Silk worm (Bombyx mori) silk contains about 60% of the crystallizable repeating sequence (GAGAGS)n. This sequence occurs in crystallizable blocks which are separated by less repetitive sequences incorporating amino acids with bulkier side chains that do not crystallize. Prior investigators have reported two crystalline polymorphs for silk, designated silk I and silk II. Silk II is the common b-sheet crystal found in the silk fibers spun by the silk worm, while silk I is a less well-characterized, metastable crystal structure which may be an important intermediate in the silk spinning process.2,3 My group has recently reported the discovery of a third silk polymorph which forms specifically at the air-water interface and aqueous-organic liquid-liquid interfaces.4,5 The combination of the silk crystallizable sequence and the two-fold helical chain conformation of the silk-II structure places the side chains of both the alanine residues (-CH3), and the serine residues (-CH2OH) on the same side of the b-sheet. This arrangement poses no difficulty in bulk silk fibers but leads to an unfavorable situation if the structure is placed at an air-water or aqueous-organic interface because it fails to separate the hydrophilic serine side chains and the hydrophobic alanine side chains to opposite sides of the interface. Based on electron diffraction of silk crystallites, we have proposed a new crystal structure based on a threefold helical chain conformation which occurs specifically at interfaces. The combination of the six fold amino acid repeating sequence and the three-fold helix allows separation of the hydrophilic and hydrophobic side chains to opposite sides of the interface. This structure, which still resides in the allowable chain extended region of the Ramachandran conformational map, is similar to the three fold helical structure known as polyglycine II and also to the 3.3 fold helix formed by collagen.
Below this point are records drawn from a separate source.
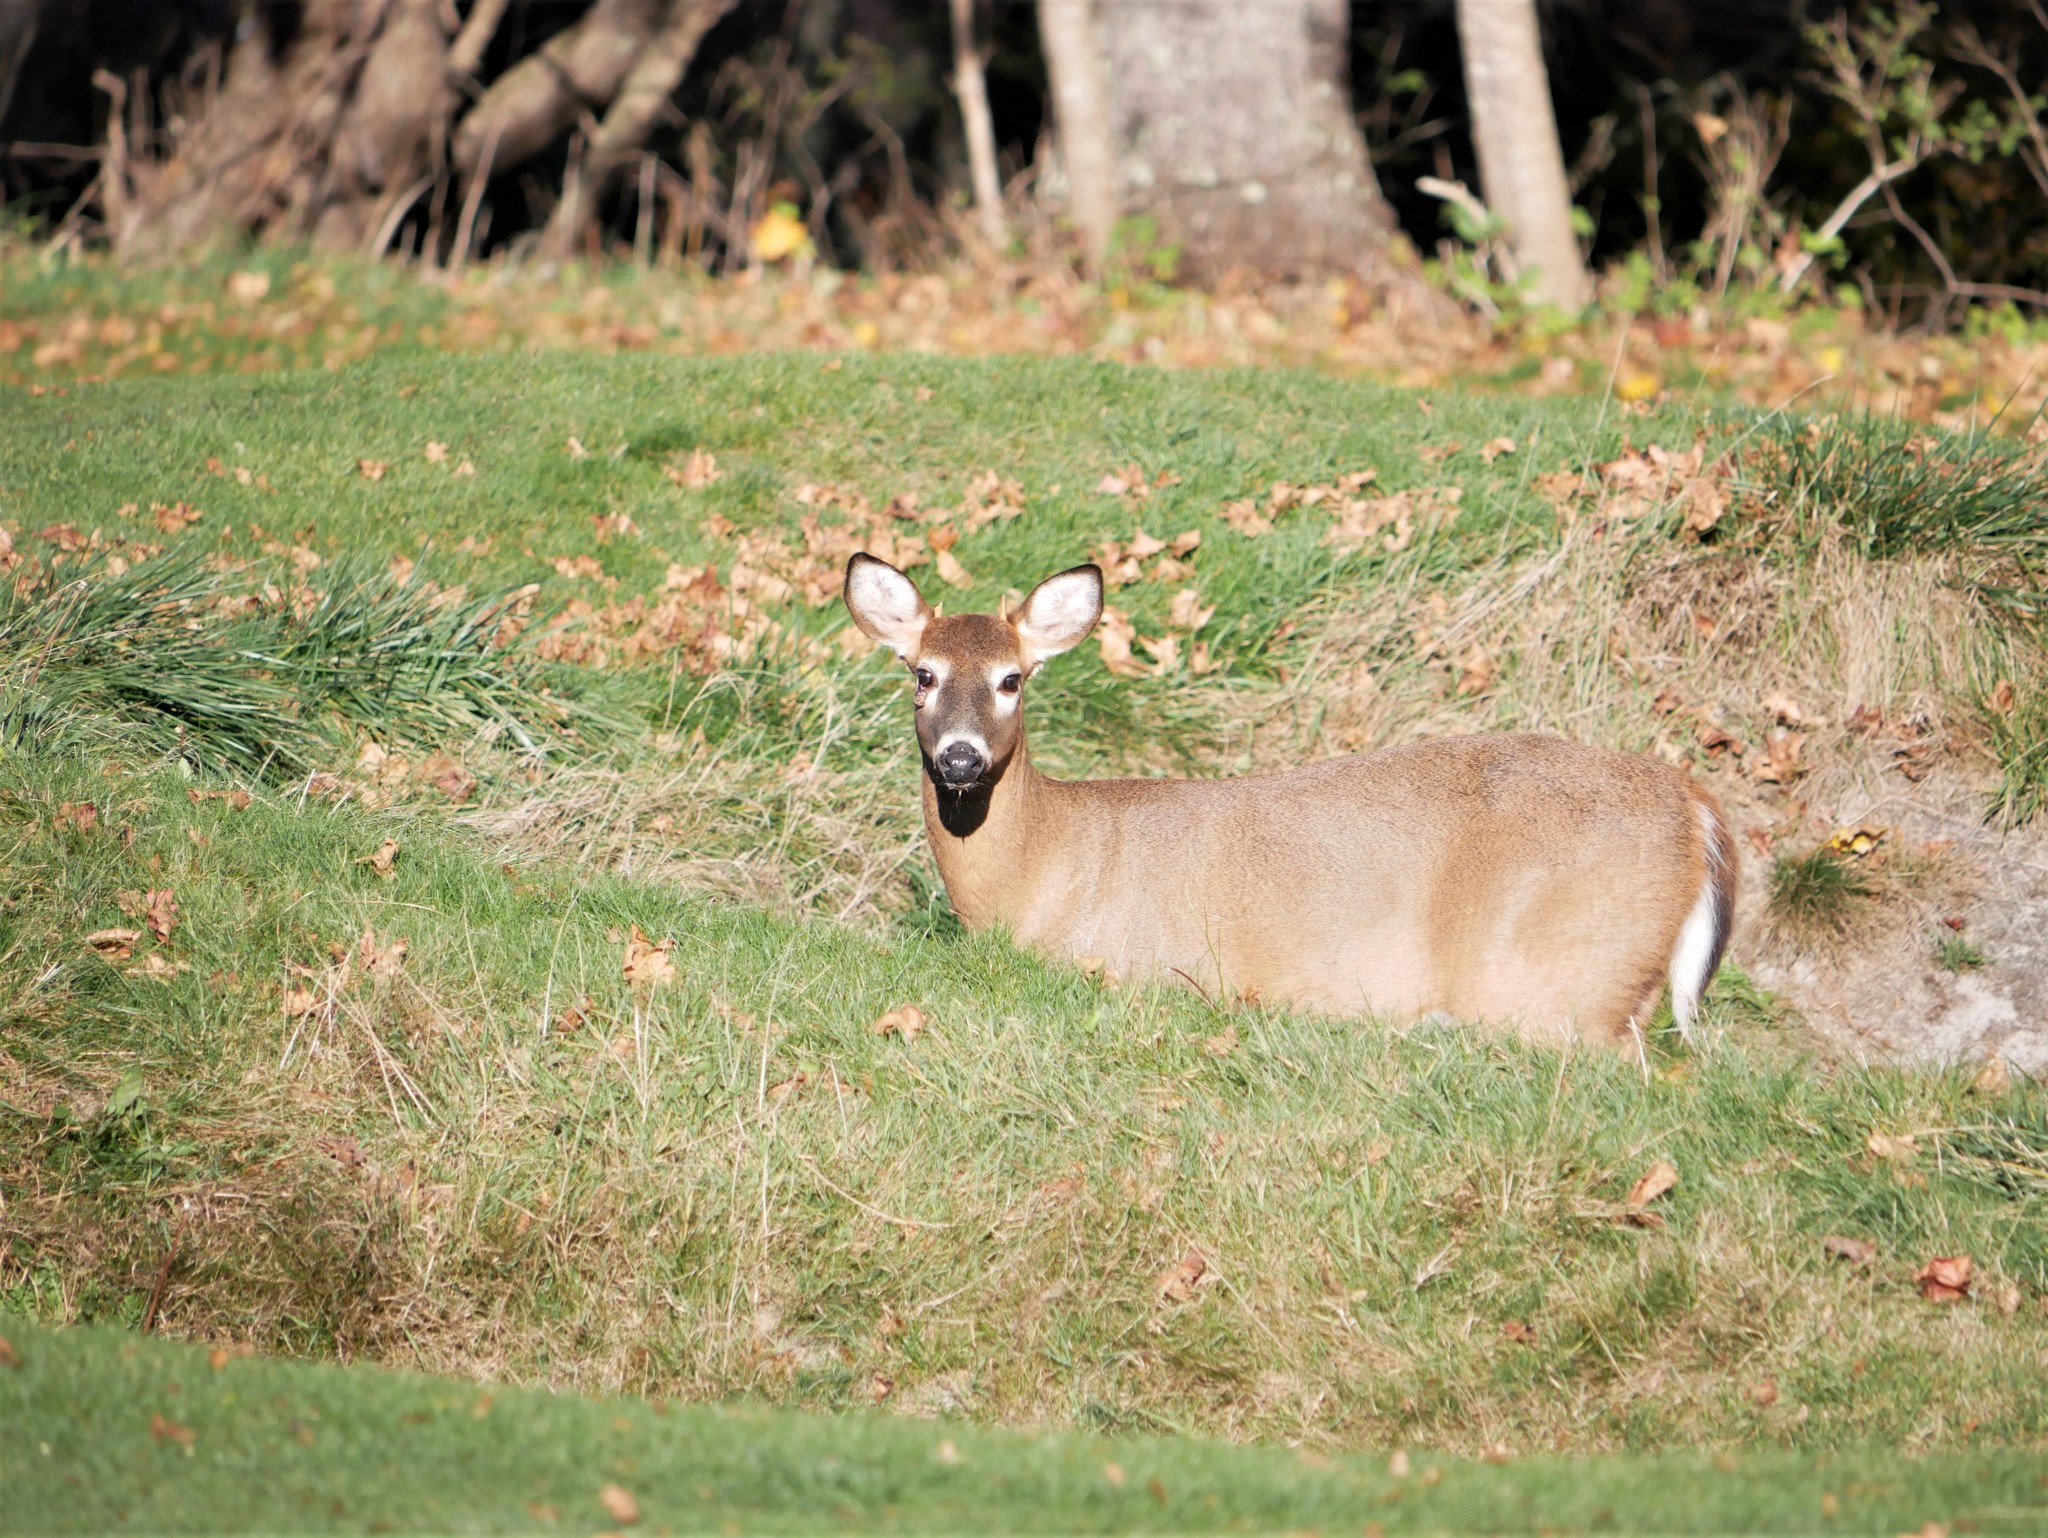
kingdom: Animalia
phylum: Chordata
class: Mammalia
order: Artiodactyla
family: Cervidae
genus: Odocoileus
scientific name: Odocoileus virginianus
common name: White-tailed deer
Our molecular modeling calculations show that, while the three-fold helical silk structure has a somewhat higher steric energy than the stable bulk structure (silk II), the partitioning of alanine and serine residues more than compensates when the structure is placed at an interface.
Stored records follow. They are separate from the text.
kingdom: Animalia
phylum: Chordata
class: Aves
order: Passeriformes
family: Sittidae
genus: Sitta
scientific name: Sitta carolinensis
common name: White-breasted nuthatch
In a separate biopolymers project we have discovered an unusual twist grain boundary (TGB) liquid crystalline phase in monodisperse poly(g-benyl a,L-glutamate) (PBLG) produced by recombinant DNA techniques.6 Conventional polydisperse PBLG, when it is enantiomerically pure, has been known for many years to form cholesteric phases due to the a-helical secondary structure of the chains. Superposition of the uniformity of chain length in our monodisperse materials upon the helical chain conformation leads to the superposition of smectic-like layering on top of the helical twist of the cholesteric. This results in the unique symmetry of the TGB phase that we were able to identify with TEM, AFM and electron diffraction studies. On going work in this area is focusing on the effect of molecular weight and chemical modification on the characteristics of these twisted liquid crystalline structures.